→ **Provided text**:
★ ★ ★

Re: The Free Space Map: Problems and Opportunities - Mailing list pgsql-hackers

From Robert Haas
Subject Re: The Free Space Map: Problems and Opportunities
Date
Msg-id CA+TgmoYP=fpXXozj+LUM4VMxgF3VKjTAc=W80vwBPfjJinzboQ@mail.gmail.com
Whole thread Raw
In response to Re: The Free Space Map: Problems and Opportunities  (Peter Geoghegan <pg@bowt.ie>)
Responses Re: The Free Space Map: Problems and Opportunities
Re: The Free Space Map: Problems and Opportunities
List pgsql-hackers
On Mon, Aug 23, 2021 at 5:55 PM Peter Geoghegan <pg@bowt.ie> wrote:
> Right now my prototype has a centralized table in shared memory, with
> a hash table. One entry per relation, generally multiple freelists per
> relation. And with per-freelist metadata such as owner and original
> leader backend XID values. Plus of course the lists of free blocks
> themselves. The prototype already clearly fixes the worst problems
> with BenchmarkSQL, but that's only one of my goals. That's just the
> starting point.
>
> I appreciate your input on this. And not just on the implementation
> details -- the actual requirements themselves are still in flux. This
> isn't so much a project to replace the FSM as it is a project that
> adds a new rich abstraction layer that goes between access methods and
> smgr.c -- free space management is only one of the responsibilities.

★ ★ ★

→ **Extracted data**:
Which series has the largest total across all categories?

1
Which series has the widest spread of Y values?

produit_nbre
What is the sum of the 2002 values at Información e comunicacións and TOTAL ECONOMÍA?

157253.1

★ ★ ★

→ **Exercise brief**: Please write what comes next in the free space map mailing list reply, picking up after its last quoted sentence. The lines that come after this text have no connection to it.

→ **Result for this task**:
Makes sense. I think one of the big implementation challenges here is
coping with the scenario where there's not enough shared memory
available ... or else somehow making that impossible without reserving
an unreasonable amount of shared memory. If you allowed space for
every buffer to belong to a different relation and have the maximum
number of leases and whatever, you'd probably have no possibility of
OOM, but you'd probably be pre-reserving too much memory. I also think
there are some implementation challenges around locking. You probably
need some, because the data structure is shared, but because it's
complex, it's not easy to create locking that allows for good
concurrency. Or so I think.

Andres has been working -- I think for years now -- on replacing the
buffer mapping table with a radix tree of some kind. That strikes me
as very similar to what you're doing here. The per-relation data can
then include not only the kind of stuff you're talking about but very
fundamental things like how long it is and where its buffers are in
the buffer pool. Hopefully we don't end up with dueling patches.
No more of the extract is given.